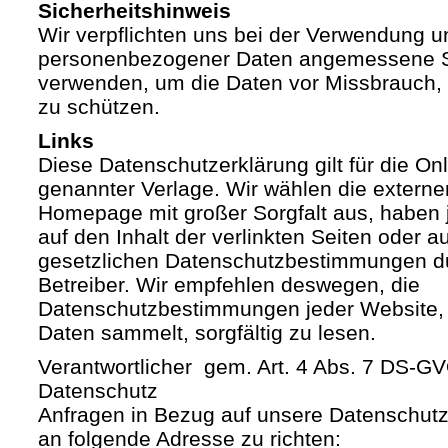
Sicherheitshinweis
Wir verpflichten uns bei der Verwendung 
personenbezogener Daten angemessene S
verwenden, um die Daten vor Missbrauch, 
zu schützen.
Links
Diese Datenschutzerklärung gilt für die Onli
genannter Verlage. Wir wählen die externe
Homepage mit großer Sorgfalt aus, haben 
auf den Inhalt der verlinkten Seiten oder a
gesetzlichen Datenschutzbestimmungen du
Betreiber. Wir empfehlen deswegen, die
Datenschutzbestimmungen jeder Website,
Daten sammelt, sorgfältig zu lesen.
Verantwortlicher gem. Art. 4 Abs. 7 DS-G
Datenschutz
Anfragen in Bezug auf unsere Datenschutz-
an folgende Adresse zu richten:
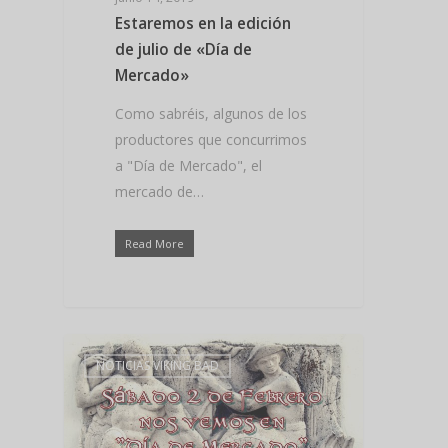
Estaremos en la edición
de julio de «Día de
Mercado»
Como sabréis, algunos de los
productores que concurrimos
a "Día de Mercado", el
mercado de…
Read More
NOTICIAS VIKING BAD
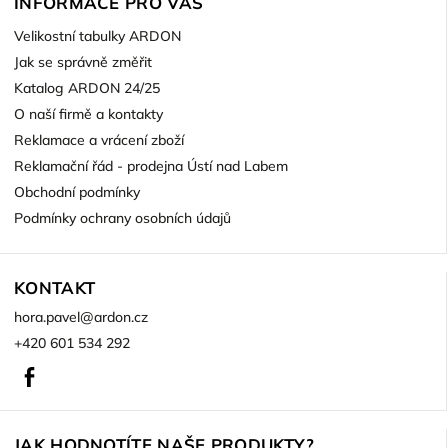
INFORMACE PRO VÁS
Velikostní tabulky ARDON
Jak se správně změřit
Katalog ARDON 24/25
O naší firmě a kontakty
Reklamace a vrácení zboží
Reklamační řád - prodejna Ústí nad Labem
Obchodní podmínky
Podmínky ochrany osobních údajů
KONTAKT
hora.pavel
@
ardon.cz
+420 601 534 292
Facebook
JAK HODNOTÍTE NAŠE PRODUKTY?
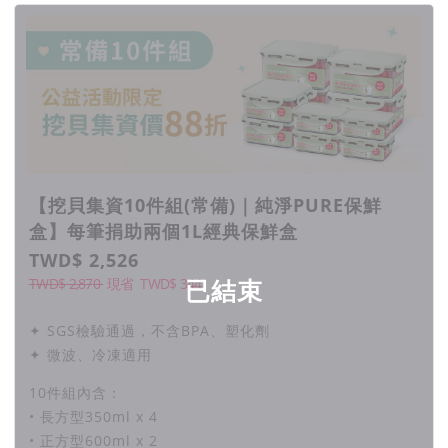
【挖貝集資10件組(常備)｜純淨PURE保鮮
盒】每筆捐助兩個1L經典保鮮盒
TWD$ 2,526
已結束
TWD$ 2,870
現省
TWD$
344
✦ SGS檢驗通過，不含BPA、塑化劑
✦ 微波、冷凍適用
10件組內含：
• 長方型350ml x 4
• 正方型600ml x 2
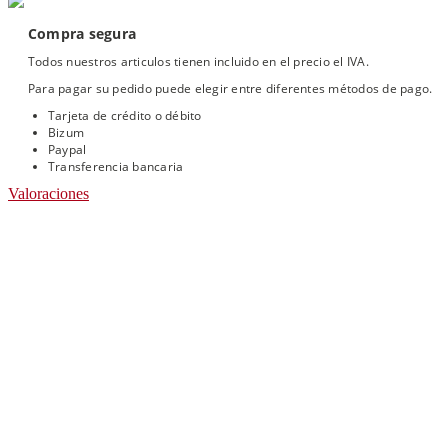
Compra segura
Todos nuestros articulos tienen incluido en el precio el IVA.
Para pagar su pedido puede elegir entre diferentes métodos de pago.
Tarjeta de crédito o débito
Bizum
Paypal
Transferencia bancaria
Valoraciones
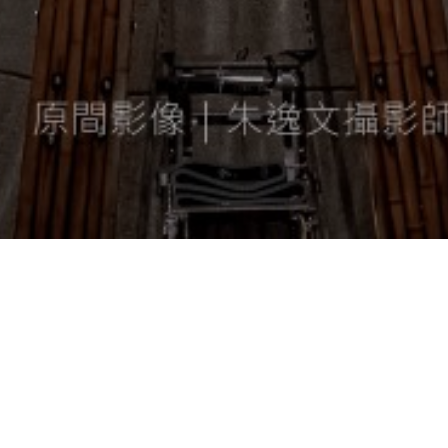
訊息中心
服務簡介
Next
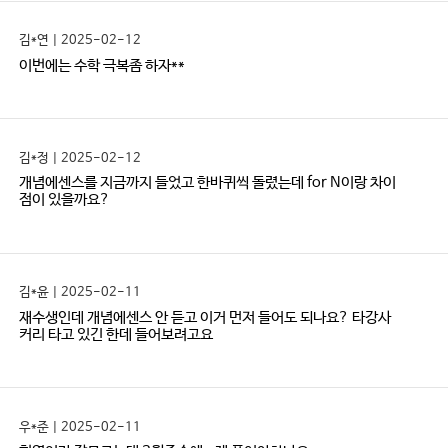
김*연 | 2025-02-12
이번에는 수학 극복좀 하자**
김*정 | 2025-02-12
개념에센스를 지금까지 들었고 한바퀴씩 돌렸는데 for N이랑 차이
점이 있을까요?
김*윤 | 2025-02-11
재수생인데 개념에센스 안 듣고 이거 먼저 들어도 되나요? 타강사
커리 타고 있긴 한데 들어보려고요
우*준 | 2025-02-11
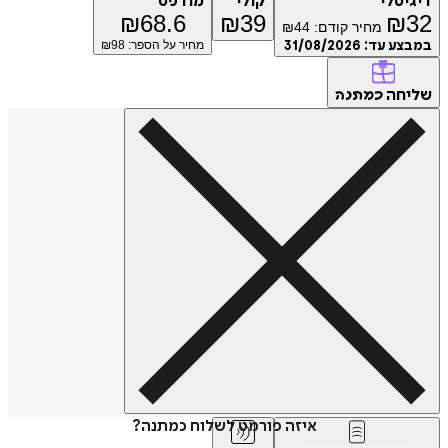
דיגיטלי
קולי
מודפס
₪
68.6
₪
39
₪
32
מחיר קודם:
44
₪
במבצע עד:
31/08/2026
מחיר על הספר: ₪
98
שליחה
כמתנה
איזה פורמט לשלוח כמתנה?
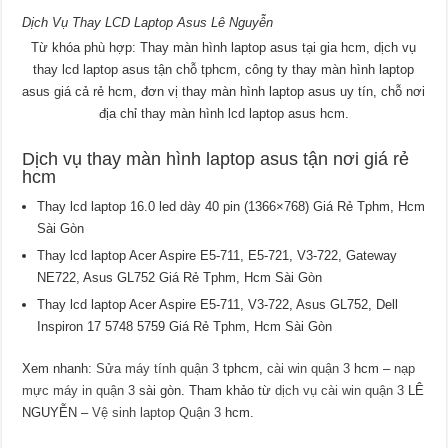
Dịch Vụ Thay LCD Laptop Asus Lê Nguyễn
Từ khóa phù hợp: Thay màn hình laptop asus tại gia hcm, dịch vụ
thay lcd laptop asus tận chỗ tphcm, công ty thay màn hình laptop
asus giá cả rẻ hcm, đơn vị thay màn hình laptop asus uy tín, chỗ nơi
địa chỉ thay màn hình lcd laptop asus hcm.
Dịch vụ thay màn hình laptop asus tận nơi giá rẻ
hcm
Thay lcd laptop 16.0 led dày 40 pin (1366×768) Giá Rẻ Tphm, Hcm
Sài Gòn
Thay lcd laptop Acer Aspire E5-711, E5-721, V3-722, Gateway
NE722, Asus GL752 Giá Rẻ Tphm, Hcm Sài Gòn
Thay lcd laptop Acer Aspire E5-711, V3-722, Asus GL752, Dell
Inspiron 17 5748 5759 Giá Rẻ Tphm, Hcm Sài Gòn
Xem nhanh:
Sửa máy tính quận 3
tphcm,
cài win quận 3
hcm –
nạp
mực máy in quận 3
sài gòn. Tham khảo từ
dịch vụ cài win quận 3
LÊ
NGUYỄN –
Vệ sinh laptop Quận 3
hcm.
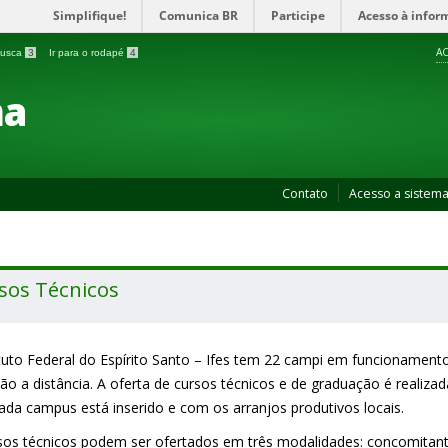
Simplifique!
Comunica BR
Participe
Acesso à infor
AC
 busca
3
Ir para o rodapé
4
ma
Contato
Acesso a sistem
sos Técnicos
ituto Federal do Espírito Santo – Ifes tem 22 campi em funcionamento
ão a distância. A oferta de cursos técnicos e de graduação é realiz
ada campus está inserido e com os arranjos produtivos locais.
sos técnicos podem ser ofertados em três modalidades: concomitant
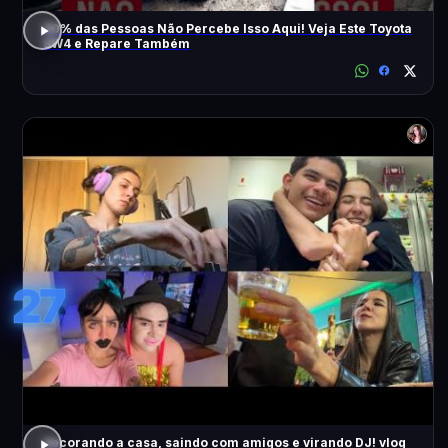
90% das Pessoas Não Percebe Isso Aqui! Veja Este Toyota
SW4 e Repare Também
27
decorando a casa, saindo com amigos e virando DJ! vlog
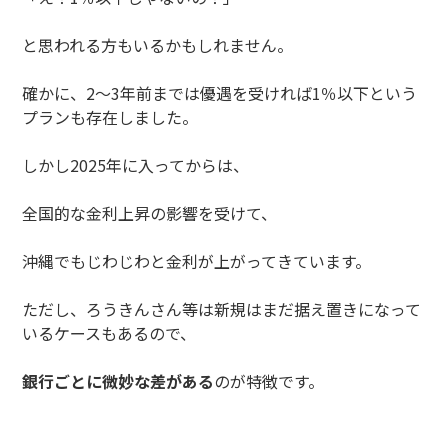
と思われる方もいるかもしれません。
確かに、2〜3年前までは優遇を受ければ1％以下という
プランも存在しました。
しかし2025年に入ってからは、
全国的な金利上昇の影響を受けて、
沖縄でもじわじわと金利が上がってきています。
ただし、ろうきんさん等は新規はまだ据え置きになって
いるケースもあるので、
銀行ごとに微妙な差がある
のが特徴です。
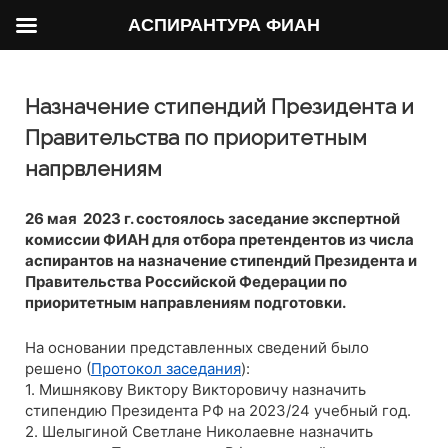
АСПИРАНТУРА ФИАН
Назначение стипендий Президента и
Правительства по приоритетным
напрвлениям
26 мая 2023 г. состоялось заседание экспертной
комиссии ФИАН для отбора претендентов из числа
аспирантов на назначение стипендий Президента и
Правительства Российской Федерации по
приоритетным направлениям подготовки.
На основании представленных сведений было
решено (
Протокол заседания
):
1. Мишнякову Виктору Викторовичу назначить
стипендию Президента РФ на 2023/24 учебный год.
2. Шелыгиной Светлане Николаевне назначить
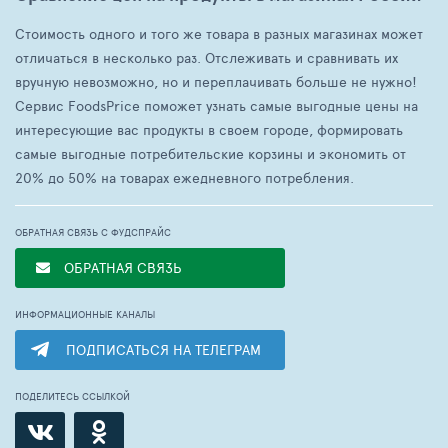
Стоимость одного и того же товара в разных магазинах может
отличаться в несколько раз. Отслеживать и сравнивать их
вручную невозможно, но и переплачивать больше не нужно!
Сервис FoodsPrice поможет узнать самые выгодные цены на
интересующие вас продукты в своем городе, формировать
самые выгодные потребительские корзины и экономить от
20% до 50% на товарах ежедневного потребления.
ОБРАТНАЯ СВЯЗЬ С ФУДСПРАЙС
ОБРАТНАЯ СВЯЗЬ
ИНФОРМАЦИОННЫЕ КАНАЛЫ
ПОДПИСАТЬСЯ НА ТЕЛЕГРАМ
ПОДЕЛИТЕСЬ ССЫЛКОЙ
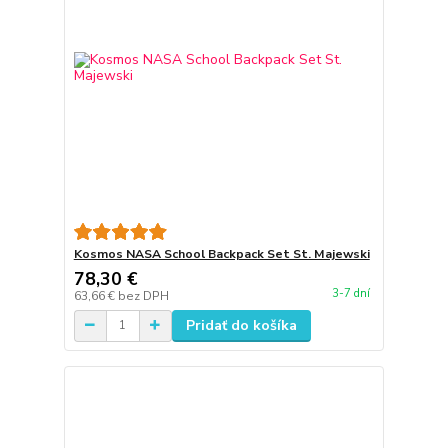
Kosmos NASA School Backpack Set St. Majewski
78,30 €
3-7 dní
63,66 €
bez DPH
Pridať do košíka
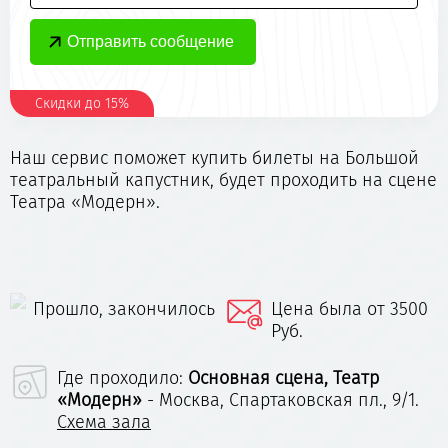
Скидки до 15%
Наш сервис поможет купить билеты на Большой
театральный капустник, будет проходить на сцене
Театра «Модерн».
Прошло, закончилось
Цена была от 3500
Руб.
Где проходило:
Основная сцена, Театр
«Модерн»
- Москва, Спартаковская пл., 9/1.
Схема зала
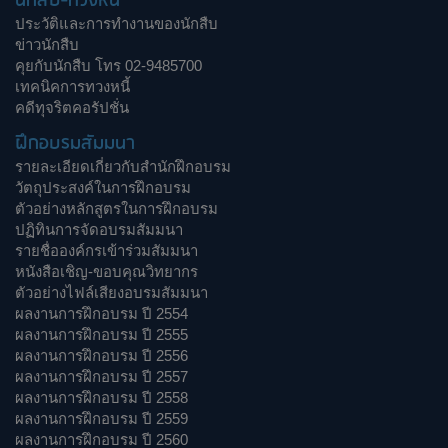
นักสืบ-ทวงหนี้
ประวัติและการทำงานของนักสืบ
ข่าวนักสืบ
คุยกับนักสืบ โทร 02-9485700
เทคนิคการทวงหนี้
คดีทุจริตคอรัปชั่น
ฝึกอบรมสัมมนา
รายละเอียดเกี่ยวกับสำนักฝึกอบรม
วัตถุประสงค์ในการฝึกอบรม
ตัวอย่างหลักสูตรในการฝึกอบรม
ปฏิทินการจัดอบรมสัมมนา
รายชื่อองค์กรเข้าร่วมสัมมนา
หนังสือเชิญ-ขอบคุณวิทยากร
ตัวอย่างไฟล์เสียงอบรมสัมมนา
ผลงานการฝึกอบรม ปี 2554
ผลงานการฝึกอบรม ปี 2555
ผลงานการฝึกอบรม ปี 2556
ผลงานการฝึกอบรม ปี 2557
ผลงานการฝึกอบรม ปี 2558
ผลงานการฝึกอบรม ปี 2559
ผลงานการฝึกอบรม ปี 2560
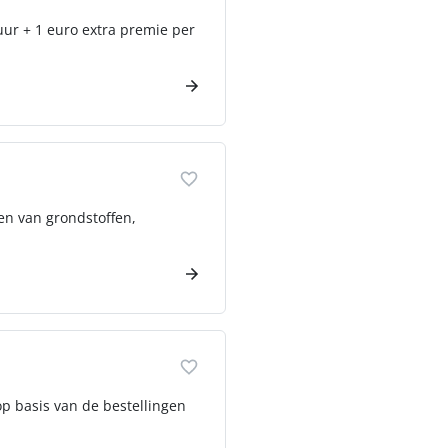
uur + 1 euro extra premie per
en van grondstoffen,
op basis van de bestellingen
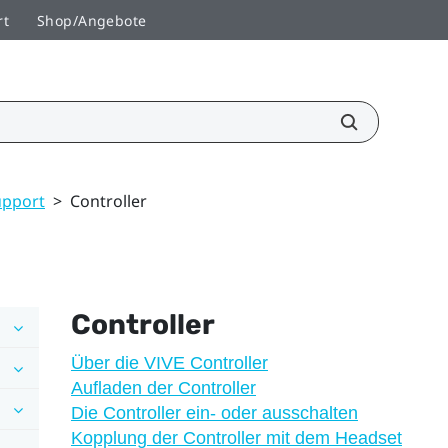
rt
Shop/Angebote
upport
>
Controller
Controller
Über die VIVE Controller
Aufladen der Controller
Die Controller ein- oder ausschalten
Kopplung der Controller mit dem Headset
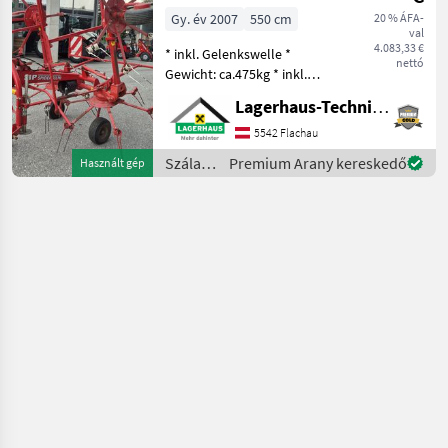
Gy. év 2007
550 cm
20 % ÁFA-
val
4.083,33 €
* inkl. Gelenkswelle *
nettó
Gewicht: ca.475kg * inkl.
Tastrad * hydraulisch
Lagerhaus-Technik Flachau
klappbar * mech.
Grenzstreueinrichtung Wir
5542 Flachau
bitten telefonisch oder per
Szálastakarmány
Premium Arany kereskedő
Használt gép
Mail Ihren Besuc
betakarítók
/ SIP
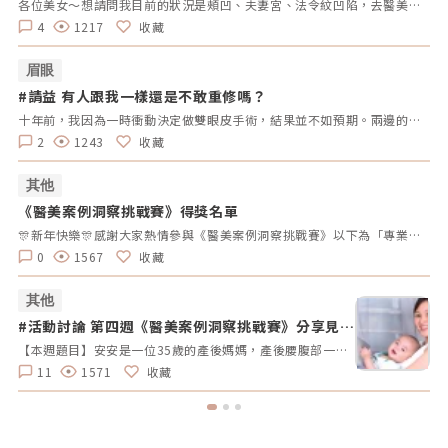
拿
各位美女～想請問我目前的狀況是頰凹、夫妻宮、法令紋凹陷，去醫美診所諮詢，他是建議我電音波也要做，但療程下來要20萬左右，目前最困擾的是法令紋>頰凹>夫妻宮是先填充完再打電波嗎？還是先打電波再填充呢～～Â
4
1217
收藏
眉眼
#請益 有人跟我一樣還是不敢重修嗎？
#
拿
十年前，我因為一時衝動決定做雙眼皮手術，結果並不如預期。兩邊的效果不對稱，一邊提了眼肌，一邊沒有。當時醫生說割寬一點會比較好看，但十年過去了，腫脹雖然消了，可是眼皮開始下垂，又讓我動了重修的念頭。但每次想到重修的風險、可能的失敗，以及花費，我就遲遲不敢行動。尤其看到一些人分享重修失敗的經驗，真的讓人害怕。現在的我，既想改善，又擔心失敗後會更加自卑。我很好奇，有沒有其他人也曾經面臨過類似的困擾？是什麼讓你們猶豫不決？是風險、費用，還是其他原因？這樣的修改方式更為自然，邀請大家分享自己的經歷和想法，而不是直接要求他們回答特定的問題。這樣可以讓討論更為自由和友好。
2
1243
收藏
其他
《醫美案例洞察挑戰賽》得獎名單
#
拿
🎊新年快樂🎊感謝大家熱情參與《醫美案例洞察挑戰賽》以下為「專業評論獎得獎名單」、「活躍參與獎得獎者」及 「推薦好友獲獎者」！獎項將於 02/10（一）前陸續發放，請得獎者耐心等待小編通知💌還沒加入醫美圈圈官方LINE的朋友，記得趕快加入哦💖「點我加入醫美圈圈官方LINE」📢未來我們將舉辦更多有趣的活動，請持續關注，和我們一起探索醫美新知，解鎖更多驚喜獎勵✨ 專業評論獎《7-11購物金50元》 第一週得獎者 第二週得獎者 第三週得獎者 第四週得獎者 五 Timmy Cai 仁者 秦先生 Alita patty Er Yu 昱慧 Jenny T 仁者 秦先生 Er Yu Er Yu Er Yu Jenny T 仁者 仁者 秦先生 Alita Alita 秦先生 fff 小玲 Benson fff Lynnn Iris H MK 五 Jenny T fff 軒軒 軒軒 Chaowei Lynnn Jenny T Lynnn Alita Kimiko 活躍參與獎得獎者《7-11購物金100元》 仁者 Er Yu 秦先生 Alita 小玲 Jenny T Lynnn fff 推薦好友得獎者 獲得獎勵 仁者 LINE Points 10 點數 軒軒 LINE Points 5 點數 Chaowei LINE Points 10 點數
0
1567
收藏
其他
#活動討論 第四週《醫美案例洞察挑戰賽》分享見解
#
拿好禮
【本週題目】安安是一位35歲的產後媽媽，產後腰腹部一直瘦不回去，她希望透過非侵入性的療程讓曲線回到產前的狀態。由於對疼痛較為敏感，她希望能選擇舒適度高的療程。請大家幫安安媽咪推薦適合的療程，幫助她輕鬆找回青春緊緻的身材線條。【本週活動時間】01 / 27（一）AM09:00 - 02 / 02（日） PM23:59【活動獎勵】 專業評論獎《7-11購物金50元》抽10名會員 推薦好友留言送《LINE Points 5點數》每人推薦好友上限2人【活動方式】 活動期間每週一AM09:00將在在討論區發布一個模擬的醫美案例。案例包含患者的需求、問題描述。會員需根據案例情境進行分析，並針對該案例提供建議或解決方案。可以提出不同的治療選項、分析治療結果，或者分享相關經驗。每位會員的回應需具體、實用。 官方將根據會員的回應品質來優先評選出「專業評論獎」，這些留言者將優先納入抽獎範圍，以提升其被抽中的機會。留言中若包含分析、建議或醫美知識等。 避免重複、抄襲回覆其他參與者，或發表與前後留言無關的內容。如「同意」、「好棒」等，將不計入抽獎資格。 當週活動的留言截止時間為每週日 23:59。經核對符合活動規範的留言後，將於2025 / 02 / 03（一）統一抽出每週 10 名幸運得主，並另在討論區公布得獎名單。 乙組會員帳號於當週活動僅限留言乙次。 會員連續4週參與《醫美案例洞察》活動者，將有額外抽「活躍參與獎」的機會，可獲得「7-11購物金100元」作為獎勵。【推薦好友留言送】 活動期間，推薦朋友至每週主題活動討論區留言，每成功推薦 1 人可額外獲得「LINE Points 5 點數」。每人最多可推薦 2 人，超過 2 人則無法再獲得額外獎勵。 若多人推薦同一位朋友，獎勵將優先發放給第一位完成回報資料並經核對無誤的推薦者，其他推薦者將不予發放獎勵。此外，若推薦的好友未參與留言，則該推薦視為無效，將不予發放獎勳。 推薦人需確認好友已完成留言，並於2025 / 02 / 02（日）23:59前加入「醫美圈圈官方LINE」，點選LINE圖文選單中的【推薦好友加入】填妥推薦好友問卷資料後提交。 若發現參加者有不當行為，包括使用假帳戶、重複推薦、內容不符合規定或其他影響活動公平性的行為，主辦方保留取消參與資格及不發放獎勵的權利。 所有推薦資料需於2025 / 02 / 02（日）23:59前提交，逾期將視為放棄獎勵資格。 所有推薦資料提交後，官方將進行核對與統計，核對無誤者，「LINE Points 5點數」統一於2025/02/10（一）23:59前陸續發放完畢。如因資料填寫錯誤或未在指定時間內提交而無法核對，恕不補發。<<<點我看更多活動詳情>>
11
1571
收藏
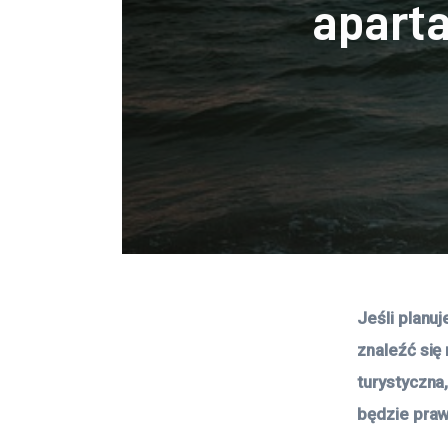
apart
Jeśli planu
znaleźć się 
turystyczna
będzie praw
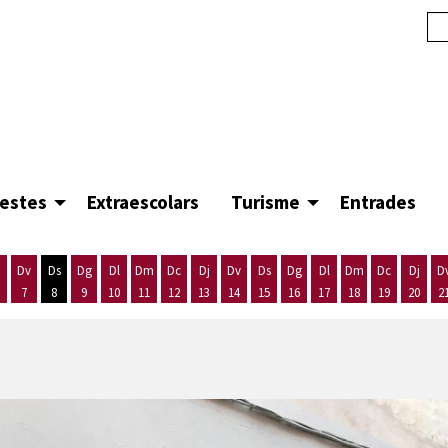
festes
Extraescolars
Turisme
Entrades
Dv
Ds
Dg
Dl
Dm
Dc
Dj
Dv
Ds
Dg
Dl
Dm
Dc
Dj
D
7
8
9
10
11
12
13
14
15
16
17
18
19
20
2
'agost
es 5 d'agost
ijous 6 d'agost
Divendres 7 d'agost
Dissabte 8 d'agost
Diumenge 9 d'agost
Dilluns 10 d'agost
Dimarts 11 d'agost
Dimecres 12 d'agost
Dijous 13 d'agost
Divendres 14 d'agost
Dissabte 15 d'agost
Diumenge 16 d'agost
Dilluns 17 d'agost
Dimarts 18 d'ago
Dimecres 19
Dijous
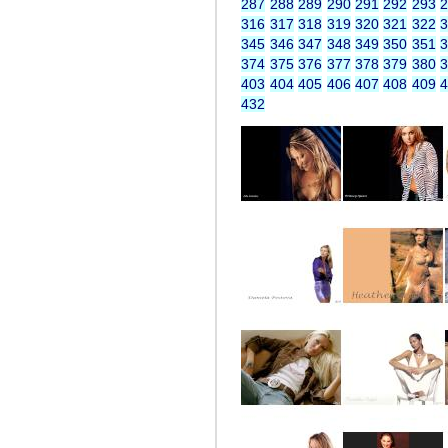
287
288
289
290
291
292
293
316
317
318
319
320
321
322
345
346
347
348
349
350
351
374
375
376
377
378
379
380
403
404
405
406
407
408
409
432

*-*-*

* What is required:
Retype the text of the items above, starting at the very beginning and ending with the line that contains "JAK HODNOTÍTE NAŠE PRODUKTY?". Leave the pictures out.

* Finished exercise:
Sicherheitshinweis
Wir verpflichten uns bei der Verwendung 
personenbezogener Daten angemessene S
verwenden, um die Daten vor Missbrauch, 
zu schützen.
Links
Diese Datenschutzerklärung gilt für die Onli
genannter Verlage. Wir wählen die externe
Homepage mit großer Sorgfalt aus, haben 
auf den Inhalt der verlinkten Seiten oder a
gesetzlichen Datenschutzbestimmungen du
Betreiber. Wir empfehlen deswegen, die
Datenschutzbestimmungen jeder Website,
Daten sammelt, sorgfältig zu lesen.
Verantwortlicher gem. Art. 4 Abs. 7 DS-G
Datenschutz
Anfragen in Bezug auf unsere Datenschutz-
an folgende Adresse zu richten:
Estaremos en la edición
de julio de «Día de
Mercado»
Como sabréis, algunos de los
productores que concurrimos
a "Día de Mercado", el
mercado de…
Read More
NOTICIAS VIKING BAD
INFORMACE PRO VÁS
Velikostní tabulky ARDON
Jak se správně změřit
Katalog ARDON 24/25
O naší firmě a kontakty
Reklamace a vrácení zboží
Reklamační řád - prodejna Ústí nad Labem
Obchodní podmínky
Podmínky ochrany osobních údajů
KONTAKT
hora.pavel
@
ardon.cz
+420 601 534 292
Facebook
JAK HODNOTÍTE NAŠE PRODUKTY?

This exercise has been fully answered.